Of all the lines below, output only those starting at the one with "3 The problems" and ending at the one with "Example 1 If", both ends included, exactly as written.
* * * * * * *
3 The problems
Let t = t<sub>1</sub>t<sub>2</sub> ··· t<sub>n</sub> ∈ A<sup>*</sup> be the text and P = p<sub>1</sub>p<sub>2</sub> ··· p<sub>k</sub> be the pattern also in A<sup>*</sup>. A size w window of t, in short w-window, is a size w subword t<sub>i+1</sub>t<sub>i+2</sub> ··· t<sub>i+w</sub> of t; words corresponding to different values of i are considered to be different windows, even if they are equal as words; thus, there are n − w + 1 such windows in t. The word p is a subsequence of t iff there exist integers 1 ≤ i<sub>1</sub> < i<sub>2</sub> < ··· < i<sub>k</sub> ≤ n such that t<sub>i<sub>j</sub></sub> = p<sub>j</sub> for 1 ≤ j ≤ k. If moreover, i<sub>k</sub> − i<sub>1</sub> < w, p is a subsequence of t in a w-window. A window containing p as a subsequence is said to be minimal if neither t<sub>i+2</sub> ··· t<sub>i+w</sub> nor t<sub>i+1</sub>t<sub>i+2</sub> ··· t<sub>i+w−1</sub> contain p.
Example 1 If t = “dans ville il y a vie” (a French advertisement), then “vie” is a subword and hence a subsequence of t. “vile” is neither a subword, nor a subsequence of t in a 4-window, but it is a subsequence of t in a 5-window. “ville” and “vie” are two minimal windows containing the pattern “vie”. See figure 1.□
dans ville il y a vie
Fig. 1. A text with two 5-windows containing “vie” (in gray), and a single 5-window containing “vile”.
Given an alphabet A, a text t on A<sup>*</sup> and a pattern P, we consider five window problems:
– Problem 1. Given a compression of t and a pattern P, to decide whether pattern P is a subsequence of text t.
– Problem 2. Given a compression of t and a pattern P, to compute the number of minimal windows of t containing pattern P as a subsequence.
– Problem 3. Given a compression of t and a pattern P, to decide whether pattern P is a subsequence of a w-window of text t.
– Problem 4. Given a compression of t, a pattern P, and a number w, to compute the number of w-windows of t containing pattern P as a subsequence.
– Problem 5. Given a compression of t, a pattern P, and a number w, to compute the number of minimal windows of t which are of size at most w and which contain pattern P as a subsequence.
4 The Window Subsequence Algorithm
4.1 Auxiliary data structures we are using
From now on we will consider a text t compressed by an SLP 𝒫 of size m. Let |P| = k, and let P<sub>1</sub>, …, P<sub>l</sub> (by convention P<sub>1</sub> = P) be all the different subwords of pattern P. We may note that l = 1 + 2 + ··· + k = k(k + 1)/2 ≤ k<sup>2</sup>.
* * * * * * *
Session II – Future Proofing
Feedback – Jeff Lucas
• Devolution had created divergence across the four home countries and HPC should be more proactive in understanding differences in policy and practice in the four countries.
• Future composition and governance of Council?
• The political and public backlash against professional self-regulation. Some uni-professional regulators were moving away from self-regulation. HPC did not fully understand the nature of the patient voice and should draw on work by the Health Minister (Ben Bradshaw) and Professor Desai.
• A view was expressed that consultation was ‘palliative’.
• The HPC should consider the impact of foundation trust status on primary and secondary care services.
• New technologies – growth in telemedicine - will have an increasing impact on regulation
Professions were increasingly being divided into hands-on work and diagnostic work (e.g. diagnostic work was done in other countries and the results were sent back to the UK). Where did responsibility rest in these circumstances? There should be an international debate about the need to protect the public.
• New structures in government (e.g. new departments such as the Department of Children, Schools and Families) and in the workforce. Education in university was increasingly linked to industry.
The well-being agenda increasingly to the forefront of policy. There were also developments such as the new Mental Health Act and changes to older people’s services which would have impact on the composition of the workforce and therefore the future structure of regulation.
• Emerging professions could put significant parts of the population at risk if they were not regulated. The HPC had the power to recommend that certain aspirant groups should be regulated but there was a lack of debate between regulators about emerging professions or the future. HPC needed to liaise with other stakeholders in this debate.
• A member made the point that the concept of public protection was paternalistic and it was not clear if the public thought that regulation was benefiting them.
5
* * * * * * *
# Output
3 The problems
Let t = t<sub>1</sub>t<sub>2</sub> ··· t<sub>n</sub> ∈ A<sup>*</sup> be the text and P = p<sub>1</sub>p<sub>2</sub> ··· p<sub>k</sub> be the pattern also in A<sup>*</sup>. A size w window of t, in short w-window, is a size w subword t<sub>i+1</sub>t<sub>i+2</sub> ··· t<sub>i+w</sub> of t; words corresponding to different values of i are considered to be different windows, even if they are equal as words; thus, there are n − w + 1 such windows in t. The word p is a subsequence of t iff there exist integers 1 ≤ i<sub>1</sub> < i<sub>2</sub> < ··· < i<sub>k</sub> ≤ n such that t<sub>i<sub>j</sub></sub> = p<sub>j</sub> for 1 ≤ j ≤ k. If moreover, i<sub>k</sub> − i<sub>1</sub> < w, p is a subsequence of t in a w-window. A window containing p as a subsequence is said to be minimal if neither t<sub>i+2</sub> ··· t<sub>i+w</sub> nor t<sub>i+1</sub>t<sub>i+2</sub> ··· t<sub>i+w−1</sub> contain p.
Example 1 If t = “dans ville il y a vie” (a French advertisement), then “vie” is a subword and hence a subsequence of t. “vile” is neither a subword, nor a subsequence of t in a 4-window, but it is a subsequence of t in a 5-window. “ville” and “vie” are two minimal windows containing the pattern “vie”. See figure 1.□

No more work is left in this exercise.